Recommended: Pros of No Interest Credit Cards
Cons of Rewards Checking Accounts
Depending on the individual and their financial style and goals, there may be some downsides to a rewards checking account:
• Limits on rewards: Some bank programs cap the rewards at a set amount each month, meaning there could be a limit to the amount of cash back you can earn.
• Better rewards elsewhere: Rewards credit cards may offer more cash back than a rewards checking account. However, these cards often have credit score requirements that make it more difficult to qualify. You probably need a credit score in the 700s, and the higher, the better!
• Minimum balance requirements: Some banks have minimum balance requirements to earn the reward. If you cannot meet the requirement or do not wish to keep that much money in a checking account, the account might not be the right fit.
• Fees: While some rewards checking accounts have no fees, others do charge monthly maintenance fees that can make the rewards less attractive or possibly even negate them.
Is a Rewards Checking Account Worth It?
A rewards checking account with cash back can be a good fit if the conditions to earn the perks are no problem for you. You might have to get in the habit of swiping your debit card for everyday purchases. If this doesn’t faze you, then a rewards checking account with cash back might be worth it.
Likewise, if you like to keep a large sum of funds in your checking account to cover automatic bill payments, you might enjoy the earning potential provided by a high-interest checking account even if it has a higher-than-usual balance requirement.
Rewards checking accounts are checking accounts that offer special incentives to members, such as cash back on debit card purchases, high interest rates, or ATM fee reimbursements.
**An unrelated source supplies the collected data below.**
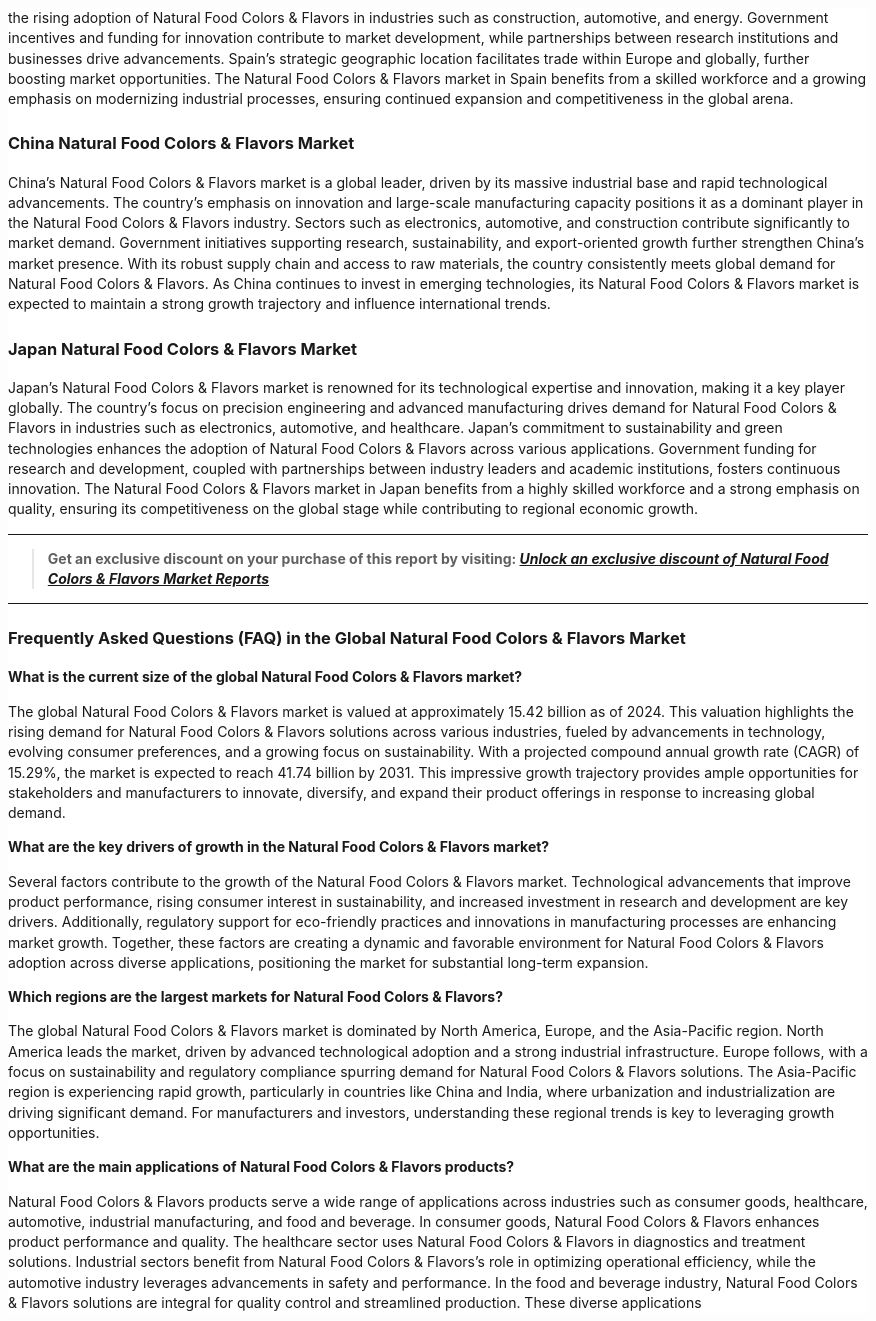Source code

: the rising adoption of Natural Food Colors & Flavors in industries such as construction, automotive, and energy. Government incentives and funding for innovation contribute to market development, while partnerships between research institutions and businesses drive advancements. Spain&rsquo;s strategic geographic location facilitates trade within Europe and globally, further boosting market opportunities. The Natural Food Colors & Flavors market in Spain benefits from a skilled workforce and a growing emphasis on modernizing industrial processes, ensuring continued expansion and competitiveness in the global arena.</p><h3>China Natural Food Colors & Flavors Market</h3><p>China&rsquo;s Natural Food Colors & Flavors market is a global leader, driven by its massive industrial base and rapid technological advancements. The country&rsquo;s emphasis on innovation and large-scale manufacturing capacity positions it as a dominant player in the Natural Food Colors & Flavors industry. Sectors such as electronics, automotive, and construction contribute significantly to market demand. Government initiatives supporting research, sustainability, and export-oriented growth further strengthen China&rsquo;s market presence. With its robust supply chain and access to raw materials, the country consistently meets global demand for Natural Food Colors & Flavors. As China continues to invest in emerging technologies, its Natural Food Colors & Flavors market is expected to maintain a strong growth trajectory and influence international trends.</p><h3>Japan Natural Food Colors & Flavors Market</h3><p>Japan&rsquo;s Natural Food Colors & Flavors market is renowned for its technological expertise and innovation, making it a key player globally. The country&rsquo;s focus on precision engineering and advanced manufacturing drives demand for Natural Food Colors & Flavors in industries such as electronics, automotive, and healthcare. Japan&rsquo;s commitment to sustainability and green technologies enhances the adoption of Natural Food Colors & Flavors across various applications. Government funding for research and development, coupled with partnerships between industry leaders and academic institutions, fosters continuous innovation. The Natural Food Colors & Flavors market in Japan benefits from a highly skilled workforce and a strong emphasis on quality, ensuring its competitiveness on the global stage while contributing to regional economic growth.</p><hr /><blockquote><p><strong>Get an exclusive discount on your purchase of this report by visiting: <em><a href="://marketresearchpulse.com/ask-for-discount/94380?utm_source=Github&amp;utm_medium=0117">Unlock an exclusive discount of Natural Food Colors & Flavors Market Reports</a></em>&nbsp;</strong></p></blockquote><hr /><h3>Frequently Asked Questions (FAQ) in the Global Natural Food Colors & Flavors Market</h3><p><strong>What is the current size of the global Natural Food Colors & Flavors market?</strong></p><p>The global Natural Food Colors & Flavors market is valued at approximately 15.42 billion as of 2024. This valuation highlights the rising demand for Natural Food Colors & Flavors solutions across various industries, fueled by advancements in technology, evolving consumer preferences, and a growing focus on sustainability. With a projected compound annual growth rate (CAGR) of 15.29%, the market is expected to reach 41.74 billion by 2031. This impressive growth trajectory provides ample opportunities for stakeholders and manufacturers to innovate, diversify, and expand their product offerings in response to increasing global demand.</p><p><strong>What are the key drivers of growth in the Natural Food Colors & Flavors market?</strong></p><p>Several factors contribute to the growth of the Natural Food Colors & Flavors market. Technological advancements that improve product performance, rising consumer interest in sustainability, and increased investment in research and development are key drivers. Additionally, regulatory support for eco-friendly practices and innovations in manufacturing processes are enhancing market growth. Together, these factors are creating a dynamic and favorable environment for Natural Food Colors & Flavors adoption across diverse applications, positioning the market for substantial long-term expansion.</p><p><strong>Which regions are the largest markets for Natural Food Colors & Flavors?</strong></p><p>The global Natural Food Colors & Flavors market is dominated by North America, Europe, and the Asia-Pacific region. North America leads the market, driven by advanced technological adoption and a strong industrial infrastructure. Europe follows, with a focus on sustainability and regulatory compliance spurring demand for Natural Food Colors & Flavors solutions. The Asia-Pacific region is experiencing rapid growth, particularly in countries like China and India, where urbanization and industrialization are driving significant demand. For manufacturers and investors, understanding these regional trends is key to leveraging growth opportunities.</p><p><strong>What are the main applications of Natural Food Colors & Flavors products?</strong></p><p>Natural Food Colors & Flavors products serve a wide range of applications across industries such as consumer goods, healthcare, automotive, industrial manufacturing, and food and beverage. In consumer goods, Natural Food Colors & Flavors enhances product performance and quality. The healthcare sector uses Natural Food Colors & Flavors in diagnostics and treatment solutions. Industrial sectors benefit from Natural Food Colors & Flavors&rsquo;s role in optimizing operational efficiency, while the automotive industry leverages advancements in safety and performance. In the food and beverage industry, Natural Food Colors & Flavors solutions are integral for quality control and streamlined production. These diverse applications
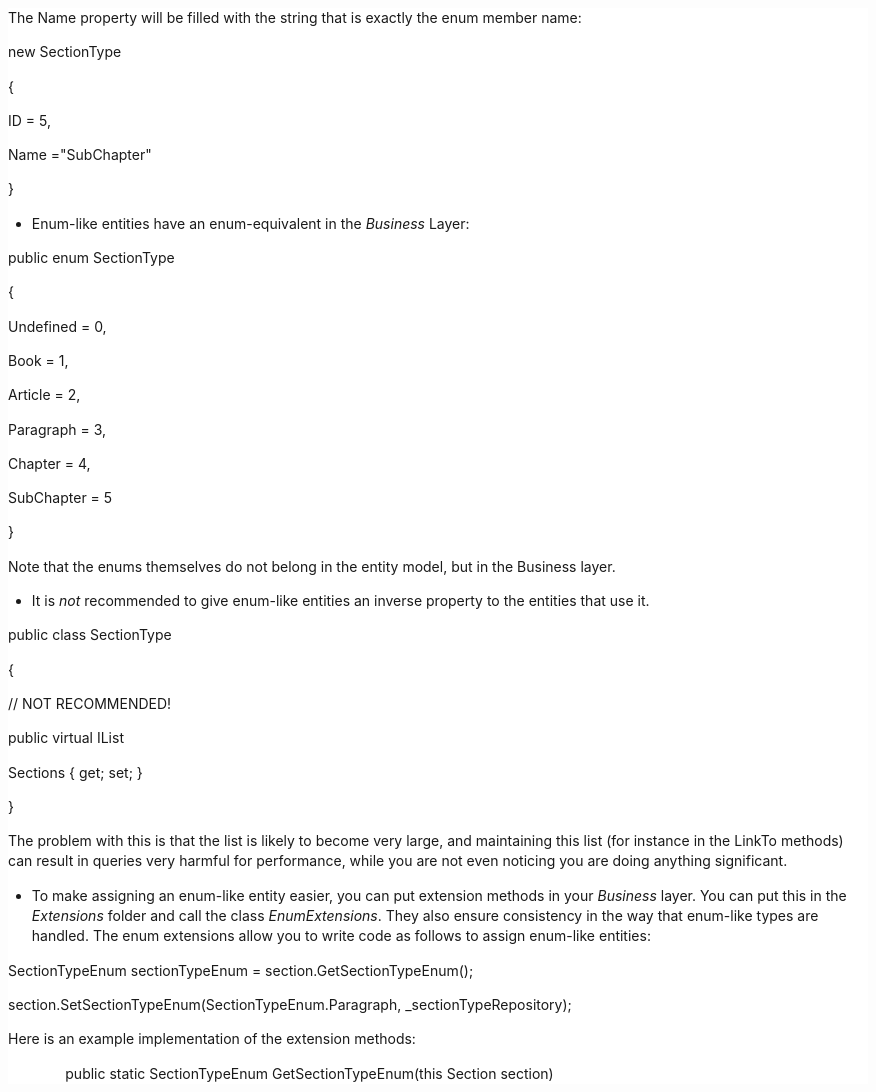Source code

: The Name property will be filled with the string that is exactly the enum member name:

new SectionType 

{ 

ID = 5, 

Name ="SubChapter" 

}

- Enum-like entities have an enum-equivalent in the *Business* Layer:

public enum SectionType

{

Undefined = 0,

Book = 1,

Article = 2,

Paragraph = 3,

Chapter = 4,

SubChapter = 5

}

Note that the enums themselves do not belong in the entity model, but in the Business layer.

- It is *not* recommended to give enum-like entities an inverse property to the entities that use it.

public class SectionType

{

// NOT RECOMMENDED!

public virtual IList<Section> Sections { get; set; }

}

The problem with this is that the list is likely to become very large, and maintaining this list (for instance in the LinkTo methods) can result in queries very harmful for performance, while you are not even noticing you are doing anything significant.

- To make assigning an enum-like entity easier, you can put extension methods in your *Business* layer. You can put this in the *Extensions* folder and call the class *EnumExtensions*. They also ensure consistency in the way that enum-like types are handled. The enum extensions allow you to write code as follows to assign enum-like entities:

SectionTypeEnum sectionTypeEnum = section.GetSectionTypeEnum();

section.SetSectionTypeEnum(SectionTypeEnum.Paragraph, \_sectionTypeRepository);

Here is an example implementation of the extension methods:

`        `public static SectionTypeEnum GetSectionTypeEnum(this Section section)
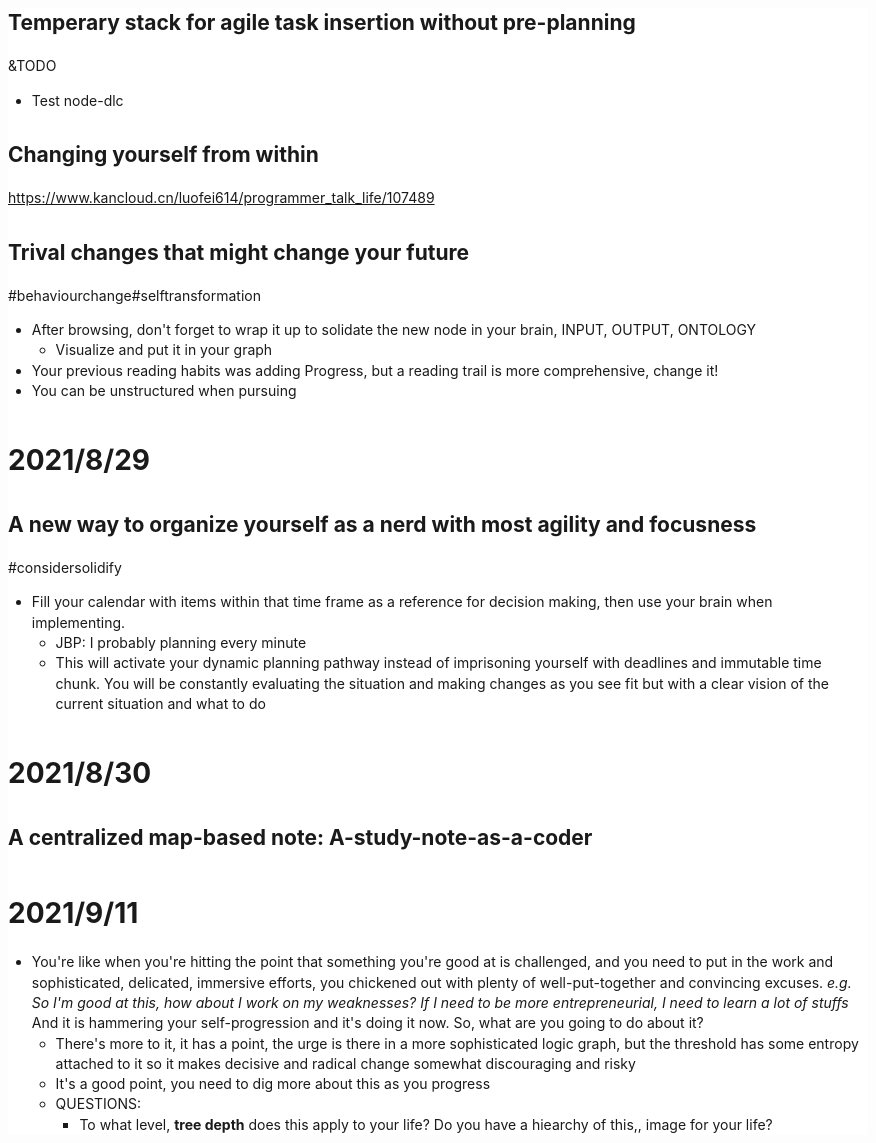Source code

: 
## Temperary stack for agile task insertion without pre-planning
&TODO
- Test node-dlc
 

## Changing yourself from within
https://www.kancloud.cn/luofei614/programmer_talk_life/107489

## Trival changes that might change your future
#behaviourchange#selftransformation
- After browsing, don't forget to wrap it up to solidate the new node in your brain, INPUT, OUTPUT, ONTOLOGY
  - Visualize and put it in your graph
- Your previous reading habits was adding Progress, but a reading trail is more comprehensive, change it!
- You can be unstructured when pursuing 

# 2021/8/29
## A new way to organize yourself as a nerd with most agility and focusness
#considersolidify
- Fill your calendar with items within that time frame as a reference for decision making, then use your brain when implementing.
  - JBP: I probably planning every minute
  - This will activate your dynamic planning pathway instead of imprisoning yourself with deadlines and immutable time chunk. You will be constantly evaluating the situation and making changes as you see fit but with a clear vision of the current situation and what to do


# 2021/8/30
## A centralized map-based note: A-study-note-as-a-coder

# 2021/9/11
- You're like when you're hitting the point that something you're good at is challenged, and you need to put in the work and sophisticated, delicated, immersive efforts, you chickened out with plenty of well-put-together and convincing excuses. *e.g. So I'm good at this, how about I work on my weaknesses? If I need to be more entrepreneurial, I need to learn a lot of stuffs* And it is hammering your self-progression and it's doing it now. So, what are you going to do about it?
  - There's more to it, it has a point, the urge is there in a more sophisticated logic graph, but the threshold has some entropy attached to it so it makes decisive and radical change somewhat discouraging and risky
  - It's a good point, you need to dig more about this as you progress
  - QUESTIONS:
    - To what level, **tree depth** does this apply to your life? Do you have a hiearchy of this,, image for your life?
If you regularly swipe your debit card or keep a large amount of money in your checking account, a rewards checking credit card might be an easy way to earn extra money each month without changing your typical behavior. These perks can be good ways to help your money earn more money plus other bonuses.
When comparing rewards accounts, consider opening a high-yield bank account. Our Checking and Savings offers a competitive APY and charges no account fees. You can also get up to 15% cash back at local establishments when you pay with your SoFi debit card.
What are rewards in banking?
Rewards in banking refer to incentives and perks that account holders receive. They might be a signup bonus for a new account, a higher-than-average interest rate, or cash back in the terms of points, miles, or actual cash that can be deposited into your account or, for a credit card, applied toward your statement.
Why do banks offer points or rewards?
Banks offer points or rewards to entice consumers to choose their accounts or cards over competitors. Once you become a member, rewards ensure you continue to engage with the bank’s product, either by depositing more funds into your account or using your debit or credit card for more daily purchases.
Are bank rewards interest?
Bank rewards can come in the form of higher interest. For example, the national average APY for a checking account is just 0.03%, while rewards checking accounts may offer a higher than average interest rate, often 1% or higher. The interest that you earn is taxable, while cash back typically is not (it’s considered a rebate).